TO DO: Output all the entries word for word. Omit the pictures.

#### RECORDS SUPPLIED ####

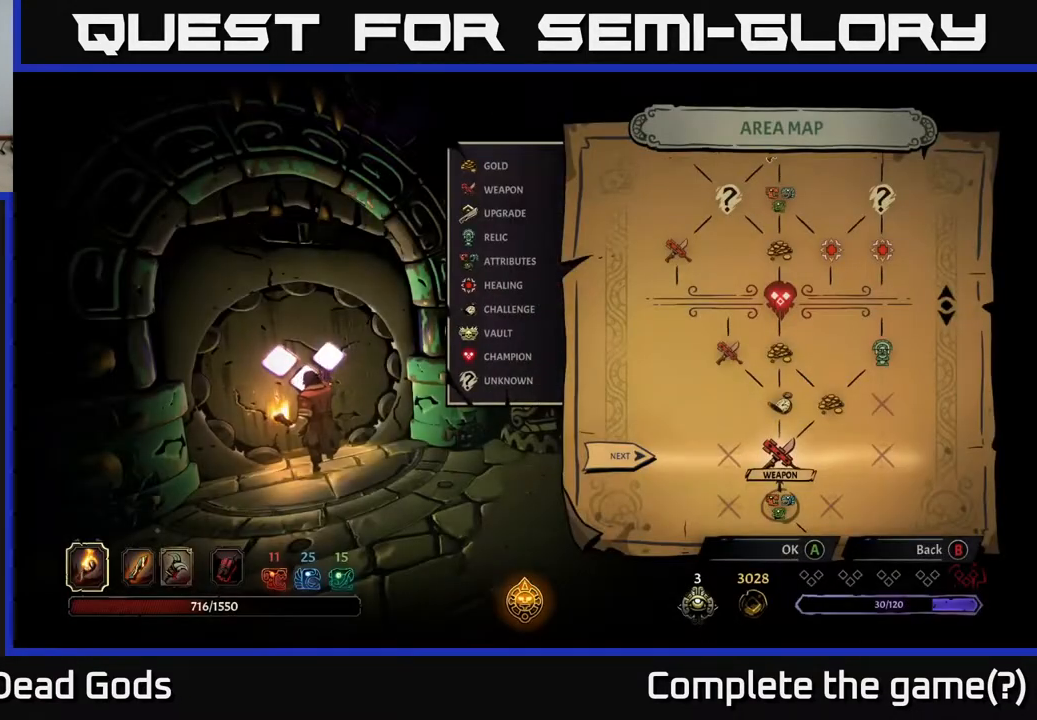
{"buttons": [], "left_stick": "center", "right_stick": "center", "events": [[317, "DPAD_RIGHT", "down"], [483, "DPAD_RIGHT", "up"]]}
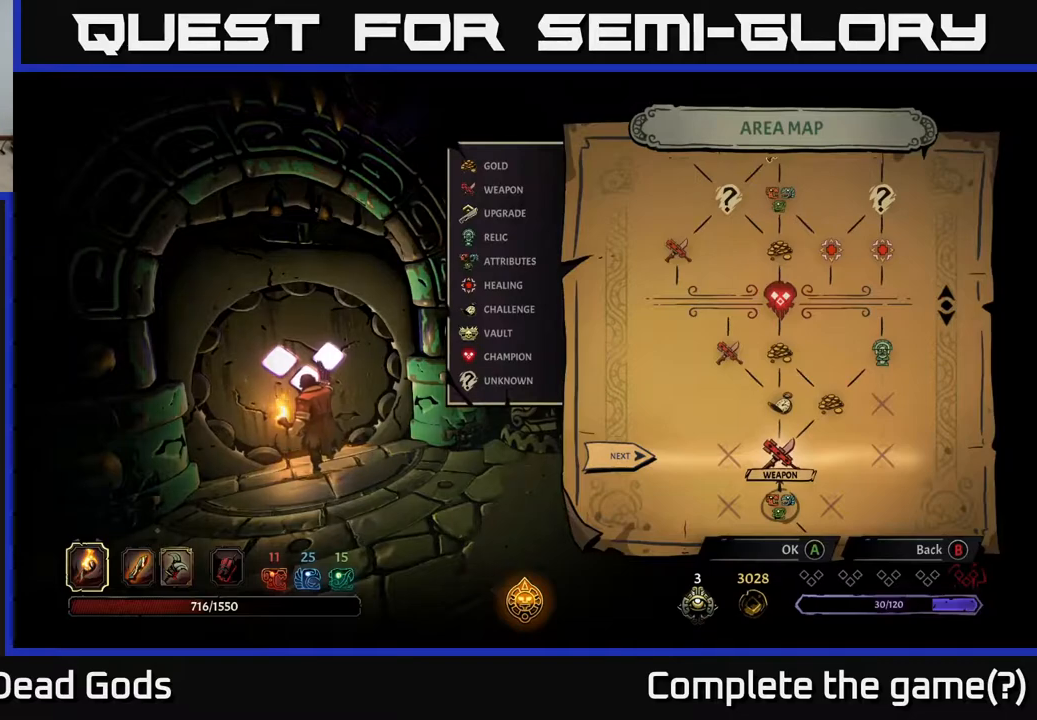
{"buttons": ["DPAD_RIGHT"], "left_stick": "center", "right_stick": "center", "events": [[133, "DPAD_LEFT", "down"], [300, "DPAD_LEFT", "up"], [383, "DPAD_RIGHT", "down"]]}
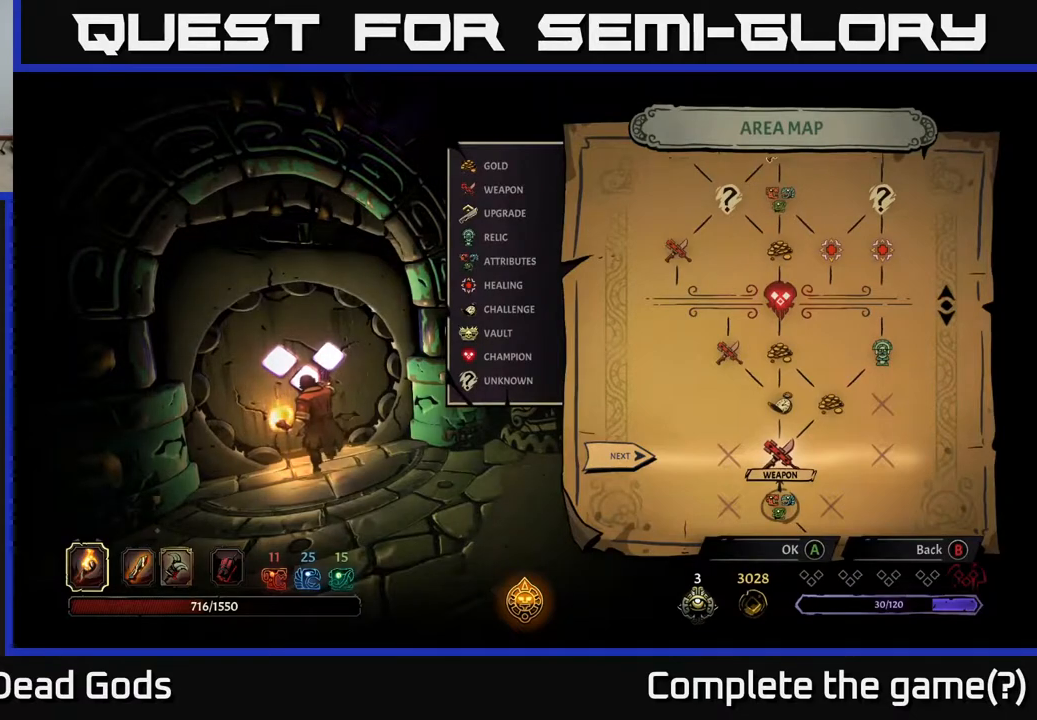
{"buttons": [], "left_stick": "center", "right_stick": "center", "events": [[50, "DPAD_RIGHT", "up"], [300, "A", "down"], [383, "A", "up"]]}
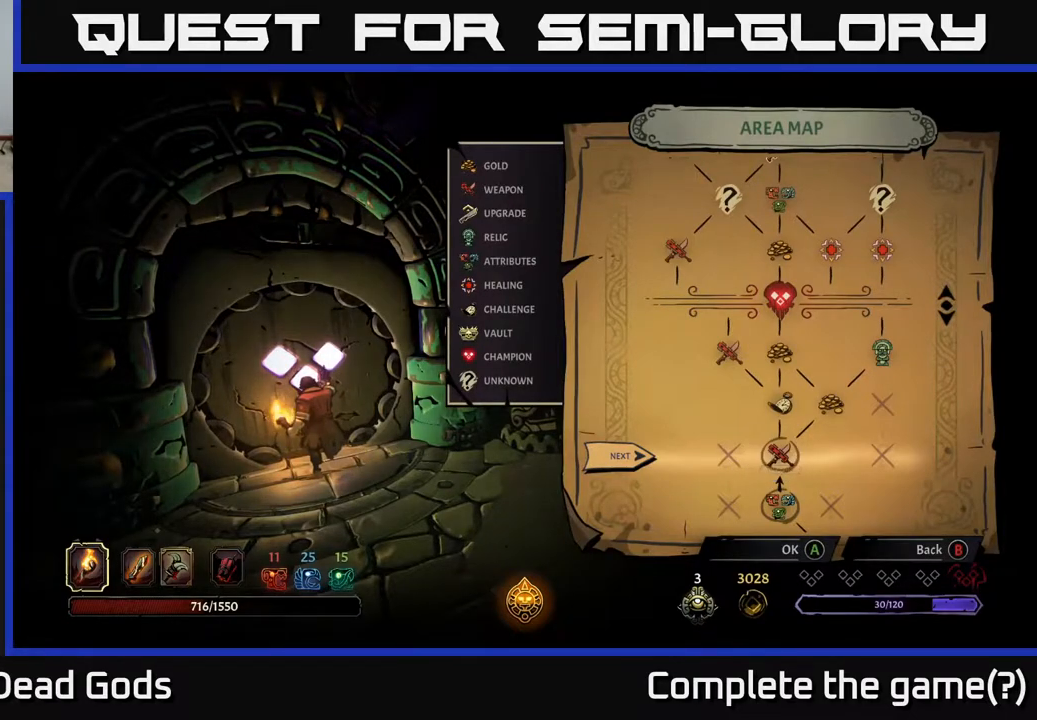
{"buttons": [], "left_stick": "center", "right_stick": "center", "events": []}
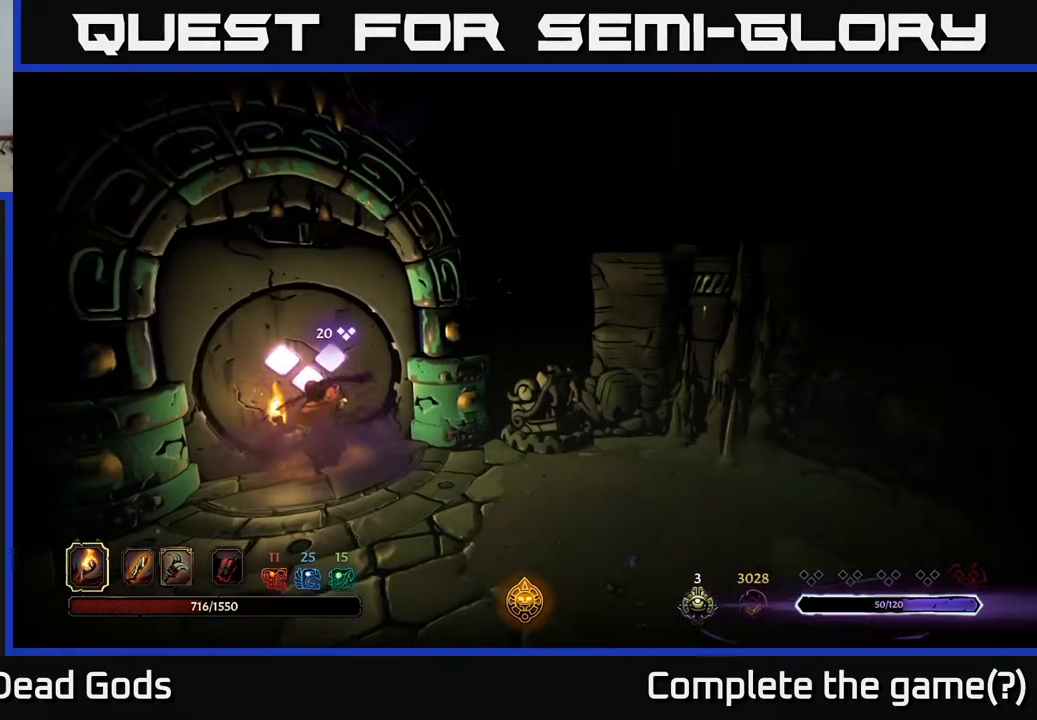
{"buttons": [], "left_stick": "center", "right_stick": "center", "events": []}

####

RESULT OF THIS TASK:
{"buttons": [], "left_stick": "center", "right_stick": "center", "events": [[317, "DPAD_RIGHT", "down"], [483, "DPAD_RIGHT", "up"]]}
{"buttons": ["DPAD_RIGHT"], "left_stick": "center", "right_stick": "center", "events": [[133, "DPAD_LEFT", "down"], [300, "DPAD_LEFT", "up"], [383, "DPAD_RIGHT", "down"]]}
{"buttons": [], "left_stick": "center", "right_stick": "center", "events": [[50, "DPAD_RIGHT", "up"], [300, "A", "down"], [383, "A", "up"]]}
{"buttons": [], "left_stick": "center", "right_stick": "center", "events": []}
{"buttons": [], "left_stick": "center", "right_stick": "center", "events": []}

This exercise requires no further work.